### Task inputs
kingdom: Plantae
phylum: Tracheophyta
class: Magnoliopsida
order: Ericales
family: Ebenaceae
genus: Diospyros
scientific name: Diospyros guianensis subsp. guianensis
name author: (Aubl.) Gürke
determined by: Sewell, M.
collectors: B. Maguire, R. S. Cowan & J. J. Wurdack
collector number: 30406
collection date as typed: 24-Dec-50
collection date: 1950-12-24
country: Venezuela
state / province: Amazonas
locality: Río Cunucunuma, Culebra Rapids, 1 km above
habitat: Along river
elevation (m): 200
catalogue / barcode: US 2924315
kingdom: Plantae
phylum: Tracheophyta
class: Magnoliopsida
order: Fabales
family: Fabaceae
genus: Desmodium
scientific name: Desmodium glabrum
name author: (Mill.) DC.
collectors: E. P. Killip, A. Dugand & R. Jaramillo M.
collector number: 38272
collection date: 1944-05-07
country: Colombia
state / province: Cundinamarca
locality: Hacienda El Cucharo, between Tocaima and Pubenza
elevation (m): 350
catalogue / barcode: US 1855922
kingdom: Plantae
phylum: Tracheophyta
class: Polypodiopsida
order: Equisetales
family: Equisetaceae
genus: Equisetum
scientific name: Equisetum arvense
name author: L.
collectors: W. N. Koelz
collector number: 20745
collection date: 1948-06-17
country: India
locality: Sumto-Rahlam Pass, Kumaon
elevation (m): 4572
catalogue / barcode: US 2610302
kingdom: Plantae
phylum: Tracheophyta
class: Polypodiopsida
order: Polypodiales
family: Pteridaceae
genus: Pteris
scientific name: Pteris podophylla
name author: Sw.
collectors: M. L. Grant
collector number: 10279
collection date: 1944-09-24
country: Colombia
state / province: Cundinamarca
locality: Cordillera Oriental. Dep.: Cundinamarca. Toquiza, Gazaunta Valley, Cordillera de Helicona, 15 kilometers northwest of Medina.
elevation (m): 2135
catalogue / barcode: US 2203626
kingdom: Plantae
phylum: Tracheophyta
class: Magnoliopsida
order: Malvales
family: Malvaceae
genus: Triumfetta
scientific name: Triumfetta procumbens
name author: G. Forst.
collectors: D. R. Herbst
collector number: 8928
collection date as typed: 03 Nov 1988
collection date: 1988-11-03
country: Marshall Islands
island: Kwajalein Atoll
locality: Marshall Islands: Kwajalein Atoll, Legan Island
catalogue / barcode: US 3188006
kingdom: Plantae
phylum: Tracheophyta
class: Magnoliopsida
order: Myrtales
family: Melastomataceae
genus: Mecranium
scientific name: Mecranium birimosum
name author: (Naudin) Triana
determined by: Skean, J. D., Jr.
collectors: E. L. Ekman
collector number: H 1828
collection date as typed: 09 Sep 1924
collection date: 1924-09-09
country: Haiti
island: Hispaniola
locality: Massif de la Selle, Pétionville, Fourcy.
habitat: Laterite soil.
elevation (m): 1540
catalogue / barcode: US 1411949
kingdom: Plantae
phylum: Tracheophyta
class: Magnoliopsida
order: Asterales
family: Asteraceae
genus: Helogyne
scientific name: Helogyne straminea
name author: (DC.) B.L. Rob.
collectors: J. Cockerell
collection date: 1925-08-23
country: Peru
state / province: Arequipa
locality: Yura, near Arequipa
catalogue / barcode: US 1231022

### What needs to be done
Duplicate, line for line, the part of the listing that opens with the line containing "collector number: 20745" and closes with the line containing "collectors: D. R. Herbst", including both of those lines.

### Result for this exercise
collector number: 20745
collection date: 1948-06-17
country: India
locality: Sumto-Rahlam Pass, Kumaon
elevation (m): 4572
catalogue / barcode: US 2610302
kingdom: Plantae
phylum: Tracheophyta
class: Polypodiopsida
order: Polypodiales
family: Pteridaceae
genus: Pteris
scientific name: Pteris podophylla
name author: Sw.
collectors: M. L. Grant
collector number: 10279
collection date: 1944-09-24
country: Colombia
state / province: Cundinamarca
locality: Cordillera Oriental. Dep.: Cundinamarca. Toquiza, Gazaunta Valley, Cordillera de Helicona, 15 kilometers northwest of Medina.
elevation (m): 2135
catalogue / barcode: US 2203626
kingdom: Plantae
phylum: Tracheophyta
class: Magnoliopsida
order: Malvales
family: Malvaceae
genus: Triumfetta
scientific name: Triumfetta procumbens
name author: G. Forst.
collectors: D. R. Herbst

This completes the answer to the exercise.